DÜSSELDORF MAYOR MET WITH CRITICS DURING U.S. VISIT
Last Thursday and Friday Mayor Geisel visited North America. His itinerary included New York and Washington, D.C., where he met with his most outspoken critics, including Georgetown University professor and lecturer in theology and fine arts Dr. Ori Z. Soltes and Marc Masurovsky, co-founder of the Washington-based Holocaust Art Restitution Project. Conspicuously absent from the mayor’s trip was a stop in Montreal. “This leaves a lot of unanswered questions,” said Soltes. “While Geisel may have many strong intentions to see the exhibition happen, there are key details that need to be filled in before this can happen, including how he will work with the Max Stern Restitution Project.”
Epstein told ARTnews he will comment on this subject once he receives a report from Düsseldorf as to how the reinstated exhibition will unfold. “As with any international exhibition that has been publicly announced, by now there should be concrete information about its proposed timing, scope, funding, organization, catalogue, and curators,” he said. “Yet on all of these matters, we await information and answers.” In the meantime, the Restitution Project continues to focus on its core mission: recovering paintings that were stolen from Stern.
This controversy is the central one when it comes to whether or not the Stern exhibition will happen. “It all comes down to the fact that while there are many Germans who want to do what is morally correct and return Nazi-looted art,” said Epstein, “according to the country’s civil law, property cannot be reclaimed more than 30 years after it was lost or stolen.” Nazi-era art restitution in Germany has been particularly challenging since the door to reclaiming works through German courts shut in 1975.
“Keep in mind that Geisel first said he canceled the exhibition because Max Stern’s estate has claims against the city of Düsseldorf,” said Epstein. “Claims that the city rejects.” Lauder noted in his November 29 statement that it was absurd that the city’s officials justified their cancellation of the exhibition “because victims of Nazi art loot[ing] and their heirs are still looking for their property.”
If Korte is correct in his characterization of the reinstatement of the exhibition as a “fig leaf,” it is likely that the show’s planning is being dragged out intentionally. This would allow the Stern exhibition to serve as a smoke screen for Geisel, something he can use so as to appear sympathetic toward recovering art stolen during the Nazi era while holding power in a city “that has deep ties to German industry,” said Korte, “and a record of being unsympathetic toward restitution claims.” (Geisel is expected to seek reelection in 2020.)

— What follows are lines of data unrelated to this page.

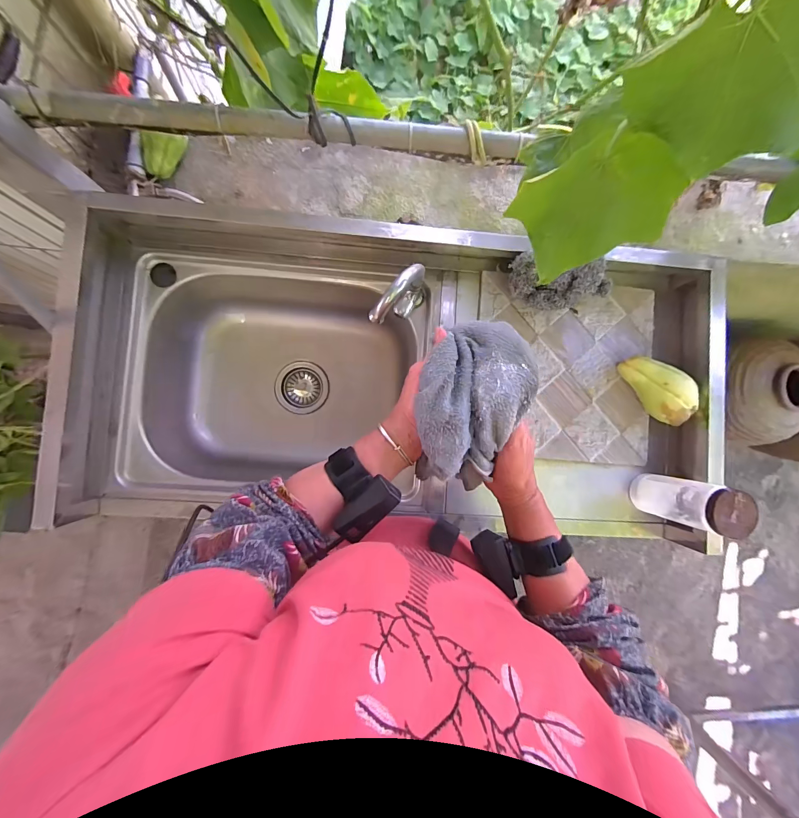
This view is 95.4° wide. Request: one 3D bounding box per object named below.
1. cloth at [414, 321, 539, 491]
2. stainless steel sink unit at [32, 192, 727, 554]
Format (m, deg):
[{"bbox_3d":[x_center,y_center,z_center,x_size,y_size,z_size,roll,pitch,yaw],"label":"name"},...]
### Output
[{"bbox_3d":[0.073,-0.008,0.367,0.102,0.044,0.167,17,87,-3],"label":"cloth"},{"bbox_3d":[0.002,-0.044,0.636,0.942,0.264,0.466,5,88,-4],"label":"stainless steel sink unit"}]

As Lauder made clear in his address last night, while the Washington Declaration was a historical landmark, the pact has never been legally binding. When it comes to addressing restitution in Germany, he said, “the huge gap between official announcements and actual deeds must end.”
It remains to be seen whether Lauder’s most recent criticisms will have an effect in Düsseldorf. “Lauder’s words already once significantly affected Geisel’s thinking,” said Epstein. “Hopefully, his comments last night will make a renewed impact on the mayor.”